### Data for the task

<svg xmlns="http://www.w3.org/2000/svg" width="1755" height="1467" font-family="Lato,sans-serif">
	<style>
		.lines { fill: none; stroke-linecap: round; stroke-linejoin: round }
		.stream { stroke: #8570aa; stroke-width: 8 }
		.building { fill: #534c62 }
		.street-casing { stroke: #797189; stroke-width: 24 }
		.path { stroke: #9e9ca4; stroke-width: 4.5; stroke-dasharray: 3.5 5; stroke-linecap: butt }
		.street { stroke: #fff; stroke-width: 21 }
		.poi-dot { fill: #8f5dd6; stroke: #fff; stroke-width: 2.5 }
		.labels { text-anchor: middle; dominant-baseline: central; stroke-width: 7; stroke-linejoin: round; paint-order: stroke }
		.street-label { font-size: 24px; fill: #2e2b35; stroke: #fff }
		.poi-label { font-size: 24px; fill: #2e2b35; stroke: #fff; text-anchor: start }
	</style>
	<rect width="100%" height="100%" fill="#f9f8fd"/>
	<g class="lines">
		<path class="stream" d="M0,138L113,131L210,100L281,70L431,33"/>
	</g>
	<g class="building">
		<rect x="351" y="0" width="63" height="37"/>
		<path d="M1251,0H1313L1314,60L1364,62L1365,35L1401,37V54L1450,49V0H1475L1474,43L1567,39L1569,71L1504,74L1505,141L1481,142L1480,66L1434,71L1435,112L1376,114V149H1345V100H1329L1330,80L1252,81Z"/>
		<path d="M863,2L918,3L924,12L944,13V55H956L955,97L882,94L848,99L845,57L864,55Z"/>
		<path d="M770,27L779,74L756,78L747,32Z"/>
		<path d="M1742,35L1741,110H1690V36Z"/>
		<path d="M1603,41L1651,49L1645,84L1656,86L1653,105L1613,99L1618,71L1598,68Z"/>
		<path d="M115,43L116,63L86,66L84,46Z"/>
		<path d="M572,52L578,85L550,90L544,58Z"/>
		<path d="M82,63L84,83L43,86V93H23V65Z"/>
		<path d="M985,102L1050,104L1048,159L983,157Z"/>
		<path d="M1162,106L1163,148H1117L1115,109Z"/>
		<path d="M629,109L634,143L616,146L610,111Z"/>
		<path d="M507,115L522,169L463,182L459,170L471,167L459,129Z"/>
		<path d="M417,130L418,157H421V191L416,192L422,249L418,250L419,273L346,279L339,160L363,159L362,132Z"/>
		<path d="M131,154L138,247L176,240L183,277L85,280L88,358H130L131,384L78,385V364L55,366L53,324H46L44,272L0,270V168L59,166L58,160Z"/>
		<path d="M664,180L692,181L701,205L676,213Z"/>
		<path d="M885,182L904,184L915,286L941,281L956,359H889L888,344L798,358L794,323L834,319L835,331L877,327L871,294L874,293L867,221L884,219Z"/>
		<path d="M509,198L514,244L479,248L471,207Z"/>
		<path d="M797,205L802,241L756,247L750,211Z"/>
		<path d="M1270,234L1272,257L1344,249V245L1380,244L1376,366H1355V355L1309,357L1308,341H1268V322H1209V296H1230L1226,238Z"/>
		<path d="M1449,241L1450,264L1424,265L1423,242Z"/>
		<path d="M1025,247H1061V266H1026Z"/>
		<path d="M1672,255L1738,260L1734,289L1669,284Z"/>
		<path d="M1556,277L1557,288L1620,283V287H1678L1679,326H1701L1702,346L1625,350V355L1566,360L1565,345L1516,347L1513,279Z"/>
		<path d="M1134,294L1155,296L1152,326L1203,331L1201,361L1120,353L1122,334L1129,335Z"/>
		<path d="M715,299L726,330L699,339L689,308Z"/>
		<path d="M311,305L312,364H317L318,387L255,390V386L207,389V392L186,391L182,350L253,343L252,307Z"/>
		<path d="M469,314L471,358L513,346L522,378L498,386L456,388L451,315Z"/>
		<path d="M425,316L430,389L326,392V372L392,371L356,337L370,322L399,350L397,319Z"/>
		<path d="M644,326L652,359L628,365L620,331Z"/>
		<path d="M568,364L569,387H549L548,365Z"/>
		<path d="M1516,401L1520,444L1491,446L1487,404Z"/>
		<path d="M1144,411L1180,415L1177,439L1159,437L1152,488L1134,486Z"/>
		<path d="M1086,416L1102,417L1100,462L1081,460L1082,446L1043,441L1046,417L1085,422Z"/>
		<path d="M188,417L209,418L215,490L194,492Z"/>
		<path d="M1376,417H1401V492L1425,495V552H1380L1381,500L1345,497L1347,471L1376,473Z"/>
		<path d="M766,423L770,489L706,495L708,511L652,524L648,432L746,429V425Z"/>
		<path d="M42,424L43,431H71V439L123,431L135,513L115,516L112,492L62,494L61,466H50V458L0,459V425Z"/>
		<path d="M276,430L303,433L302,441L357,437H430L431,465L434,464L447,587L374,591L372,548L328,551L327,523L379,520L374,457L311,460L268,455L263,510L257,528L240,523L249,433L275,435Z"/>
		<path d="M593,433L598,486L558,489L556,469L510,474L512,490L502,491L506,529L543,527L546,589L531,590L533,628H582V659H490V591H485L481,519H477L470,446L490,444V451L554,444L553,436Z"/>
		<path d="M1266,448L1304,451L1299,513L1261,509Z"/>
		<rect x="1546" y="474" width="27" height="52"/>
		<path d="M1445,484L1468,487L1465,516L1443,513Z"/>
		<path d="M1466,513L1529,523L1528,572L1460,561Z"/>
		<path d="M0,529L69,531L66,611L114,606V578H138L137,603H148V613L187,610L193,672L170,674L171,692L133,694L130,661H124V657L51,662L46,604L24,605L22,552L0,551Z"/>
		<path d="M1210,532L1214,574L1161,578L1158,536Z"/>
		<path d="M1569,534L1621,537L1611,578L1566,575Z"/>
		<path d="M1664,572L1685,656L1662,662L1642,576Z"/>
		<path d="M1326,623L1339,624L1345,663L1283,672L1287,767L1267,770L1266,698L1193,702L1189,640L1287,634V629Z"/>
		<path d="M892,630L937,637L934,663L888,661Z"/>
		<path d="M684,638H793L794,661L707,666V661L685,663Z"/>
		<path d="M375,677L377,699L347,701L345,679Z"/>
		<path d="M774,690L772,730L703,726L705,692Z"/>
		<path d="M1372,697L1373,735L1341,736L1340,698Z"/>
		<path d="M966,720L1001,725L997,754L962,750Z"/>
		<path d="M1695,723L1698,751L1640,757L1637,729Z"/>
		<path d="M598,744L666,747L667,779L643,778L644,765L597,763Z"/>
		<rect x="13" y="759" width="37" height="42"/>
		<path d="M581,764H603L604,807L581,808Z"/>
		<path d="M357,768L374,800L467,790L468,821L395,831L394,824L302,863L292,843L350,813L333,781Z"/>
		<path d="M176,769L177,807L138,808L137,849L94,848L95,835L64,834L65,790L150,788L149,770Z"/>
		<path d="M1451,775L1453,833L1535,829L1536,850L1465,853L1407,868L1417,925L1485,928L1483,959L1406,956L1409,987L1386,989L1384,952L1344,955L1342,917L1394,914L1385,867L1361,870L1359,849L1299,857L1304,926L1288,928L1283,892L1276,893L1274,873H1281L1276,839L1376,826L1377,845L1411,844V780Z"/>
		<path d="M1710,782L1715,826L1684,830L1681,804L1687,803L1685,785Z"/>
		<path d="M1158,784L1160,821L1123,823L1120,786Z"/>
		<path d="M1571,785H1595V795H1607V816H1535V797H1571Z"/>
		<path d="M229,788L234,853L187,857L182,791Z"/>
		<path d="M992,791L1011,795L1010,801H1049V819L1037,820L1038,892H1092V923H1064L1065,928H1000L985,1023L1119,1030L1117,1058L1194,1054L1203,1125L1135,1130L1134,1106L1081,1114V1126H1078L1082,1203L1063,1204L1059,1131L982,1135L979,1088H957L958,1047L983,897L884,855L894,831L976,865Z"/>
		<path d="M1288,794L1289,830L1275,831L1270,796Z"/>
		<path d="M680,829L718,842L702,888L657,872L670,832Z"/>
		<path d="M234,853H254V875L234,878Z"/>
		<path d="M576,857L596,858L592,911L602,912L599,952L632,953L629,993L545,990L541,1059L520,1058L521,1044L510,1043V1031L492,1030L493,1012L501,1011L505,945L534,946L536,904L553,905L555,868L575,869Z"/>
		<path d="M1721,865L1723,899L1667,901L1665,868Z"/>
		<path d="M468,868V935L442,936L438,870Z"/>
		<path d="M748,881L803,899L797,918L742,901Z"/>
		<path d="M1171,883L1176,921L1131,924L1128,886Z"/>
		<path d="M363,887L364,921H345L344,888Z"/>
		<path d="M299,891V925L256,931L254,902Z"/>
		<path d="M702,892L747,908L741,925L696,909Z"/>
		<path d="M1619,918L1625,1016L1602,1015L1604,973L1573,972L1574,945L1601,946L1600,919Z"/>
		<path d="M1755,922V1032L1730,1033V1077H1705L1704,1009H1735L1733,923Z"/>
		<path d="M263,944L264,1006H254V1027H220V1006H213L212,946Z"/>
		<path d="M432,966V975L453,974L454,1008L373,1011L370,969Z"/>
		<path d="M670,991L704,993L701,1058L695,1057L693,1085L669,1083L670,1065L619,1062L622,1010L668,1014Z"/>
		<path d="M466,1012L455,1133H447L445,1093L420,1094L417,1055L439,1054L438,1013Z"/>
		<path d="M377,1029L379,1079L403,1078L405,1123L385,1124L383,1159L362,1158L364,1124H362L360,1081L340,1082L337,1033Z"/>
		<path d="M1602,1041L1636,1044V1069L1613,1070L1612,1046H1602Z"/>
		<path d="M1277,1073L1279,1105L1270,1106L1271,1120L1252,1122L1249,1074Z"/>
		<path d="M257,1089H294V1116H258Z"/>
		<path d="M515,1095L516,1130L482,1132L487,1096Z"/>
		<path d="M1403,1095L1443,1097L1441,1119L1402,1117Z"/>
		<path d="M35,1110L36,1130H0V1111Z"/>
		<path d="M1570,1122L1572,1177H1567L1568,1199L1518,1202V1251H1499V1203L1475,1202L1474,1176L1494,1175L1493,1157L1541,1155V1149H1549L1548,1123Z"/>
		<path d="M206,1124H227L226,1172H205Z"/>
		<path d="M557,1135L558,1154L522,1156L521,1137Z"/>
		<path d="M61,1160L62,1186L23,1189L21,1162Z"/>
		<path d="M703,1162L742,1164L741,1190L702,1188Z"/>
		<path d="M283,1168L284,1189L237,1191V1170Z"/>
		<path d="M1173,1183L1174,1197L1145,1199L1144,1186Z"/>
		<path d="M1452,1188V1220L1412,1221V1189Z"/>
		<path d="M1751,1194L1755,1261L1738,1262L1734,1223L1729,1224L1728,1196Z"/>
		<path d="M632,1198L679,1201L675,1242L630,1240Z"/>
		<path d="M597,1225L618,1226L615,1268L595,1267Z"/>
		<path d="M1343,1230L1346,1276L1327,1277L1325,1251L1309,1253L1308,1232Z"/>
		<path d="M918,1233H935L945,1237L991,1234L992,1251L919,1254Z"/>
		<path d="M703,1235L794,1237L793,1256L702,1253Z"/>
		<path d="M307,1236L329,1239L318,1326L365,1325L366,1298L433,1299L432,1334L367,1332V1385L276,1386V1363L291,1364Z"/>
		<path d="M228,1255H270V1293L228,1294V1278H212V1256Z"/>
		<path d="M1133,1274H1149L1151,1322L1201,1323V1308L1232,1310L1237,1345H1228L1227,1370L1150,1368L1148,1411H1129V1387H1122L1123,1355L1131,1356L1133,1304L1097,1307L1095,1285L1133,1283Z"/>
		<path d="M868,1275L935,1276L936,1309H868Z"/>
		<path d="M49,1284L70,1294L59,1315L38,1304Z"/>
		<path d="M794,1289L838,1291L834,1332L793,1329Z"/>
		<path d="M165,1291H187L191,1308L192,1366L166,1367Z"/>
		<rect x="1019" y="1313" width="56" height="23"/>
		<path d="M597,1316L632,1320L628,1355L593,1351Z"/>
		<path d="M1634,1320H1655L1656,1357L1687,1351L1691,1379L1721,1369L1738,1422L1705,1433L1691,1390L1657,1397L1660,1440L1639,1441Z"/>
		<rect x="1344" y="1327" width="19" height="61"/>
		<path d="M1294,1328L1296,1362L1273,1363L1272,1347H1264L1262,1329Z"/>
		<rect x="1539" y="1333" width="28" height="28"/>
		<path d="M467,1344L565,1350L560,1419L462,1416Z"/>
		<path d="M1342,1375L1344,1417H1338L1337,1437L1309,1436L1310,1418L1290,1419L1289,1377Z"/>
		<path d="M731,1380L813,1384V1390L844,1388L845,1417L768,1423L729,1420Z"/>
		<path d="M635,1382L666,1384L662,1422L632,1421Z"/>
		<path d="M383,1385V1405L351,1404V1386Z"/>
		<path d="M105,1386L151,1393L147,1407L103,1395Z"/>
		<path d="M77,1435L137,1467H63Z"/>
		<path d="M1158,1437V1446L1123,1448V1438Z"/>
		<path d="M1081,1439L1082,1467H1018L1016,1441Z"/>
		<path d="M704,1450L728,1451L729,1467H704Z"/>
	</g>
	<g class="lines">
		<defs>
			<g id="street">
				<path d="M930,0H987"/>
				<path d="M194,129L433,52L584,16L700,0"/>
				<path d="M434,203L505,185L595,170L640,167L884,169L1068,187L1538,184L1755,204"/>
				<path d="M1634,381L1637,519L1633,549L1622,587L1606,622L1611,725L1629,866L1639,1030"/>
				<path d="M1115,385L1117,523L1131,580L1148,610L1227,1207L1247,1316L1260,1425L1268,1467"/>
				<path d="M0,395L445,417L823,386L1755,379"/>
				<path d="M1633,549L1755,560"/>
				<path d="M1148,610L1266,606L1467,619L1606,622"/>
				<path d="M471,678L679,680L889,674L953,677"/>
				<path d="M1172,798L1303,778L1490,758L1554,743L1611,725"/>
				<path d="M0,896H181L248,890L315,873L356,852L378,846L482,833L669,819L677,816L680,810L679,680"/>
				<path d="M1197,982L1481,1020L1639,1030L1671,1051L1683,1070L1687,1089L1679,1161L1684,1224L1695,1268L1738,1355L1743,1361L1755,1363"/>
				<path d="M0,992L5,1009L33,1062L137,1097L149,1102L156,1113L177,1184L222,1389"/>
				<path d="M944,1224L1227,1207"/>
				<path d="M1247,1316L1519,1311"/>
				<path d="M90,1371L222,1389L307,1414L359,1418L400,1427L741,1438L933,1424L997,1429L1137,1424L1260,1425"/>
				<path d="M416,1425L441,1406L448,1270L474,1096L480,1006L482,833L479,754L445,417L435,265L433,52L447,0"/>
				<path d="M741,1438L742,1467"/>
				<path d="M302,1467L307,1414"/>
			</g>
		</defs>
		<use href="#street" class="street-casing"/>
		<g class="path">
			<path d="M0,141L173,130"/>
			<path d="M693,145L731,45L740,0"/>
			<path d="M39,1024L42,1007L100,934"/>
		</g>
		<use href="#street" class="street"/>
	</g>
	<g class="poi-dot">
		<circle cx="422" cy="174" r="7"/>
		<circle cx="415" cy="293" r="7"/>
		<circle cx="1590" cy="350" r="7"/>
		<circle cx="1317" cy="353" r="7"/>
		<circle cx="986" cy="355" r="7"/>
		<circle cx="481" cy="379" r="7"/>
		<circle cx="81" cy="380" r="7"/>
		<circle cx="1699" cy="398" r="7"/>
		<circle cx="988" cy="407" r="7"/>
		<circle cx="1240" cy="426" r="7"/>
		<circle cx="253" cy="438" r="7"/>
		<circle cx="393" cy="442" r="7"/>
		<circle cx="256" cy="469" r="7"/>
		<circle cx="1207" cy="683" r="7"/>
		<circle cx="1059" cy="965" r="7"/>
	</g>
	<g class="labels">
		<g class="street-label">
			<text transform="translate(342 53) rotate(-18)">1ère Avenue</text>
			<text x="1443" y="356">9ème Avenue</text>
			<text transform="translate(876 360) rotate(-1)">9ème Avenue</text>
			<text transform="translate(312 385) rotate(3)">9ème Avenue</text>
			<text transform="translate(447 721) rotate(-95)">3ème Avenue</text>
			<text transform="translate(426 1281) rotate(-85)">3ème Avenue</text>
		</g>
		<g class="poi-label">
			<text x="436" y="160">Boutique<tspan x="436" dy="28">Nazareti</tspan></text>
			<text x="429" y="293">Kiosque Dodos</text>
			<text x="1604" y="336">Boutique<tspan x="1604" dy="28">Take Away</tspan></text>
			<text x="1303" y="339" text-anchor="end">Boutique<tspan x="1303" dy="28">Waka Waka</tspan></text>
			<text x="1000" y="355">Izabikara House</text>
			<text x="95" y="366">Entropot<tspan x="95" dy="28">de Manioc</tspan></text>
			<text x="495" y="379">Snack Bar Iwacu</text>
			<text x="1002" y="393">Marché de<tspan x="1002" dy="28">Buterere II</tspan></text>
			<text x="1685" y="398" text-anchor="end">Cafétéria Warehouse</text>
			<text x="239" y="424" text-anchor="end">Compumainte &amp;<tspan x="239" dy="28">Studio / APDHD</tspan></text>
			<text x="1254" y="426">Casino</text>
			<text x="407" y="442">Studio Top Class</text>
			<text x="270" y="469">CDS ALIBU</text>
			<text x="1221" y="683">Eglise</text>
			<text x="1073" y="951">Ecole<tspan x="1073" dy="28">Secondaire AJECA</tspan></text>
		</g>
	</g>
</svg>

### What to produce
Identify the lines of the entries containing the string "labels". Copy each such line.

### Written answer
		.labels { text-anchor: middle; dominant-baseline: central; stroke-width: 7; stroke-linejoin: round; paint-order: stroke }
	<g class="labels">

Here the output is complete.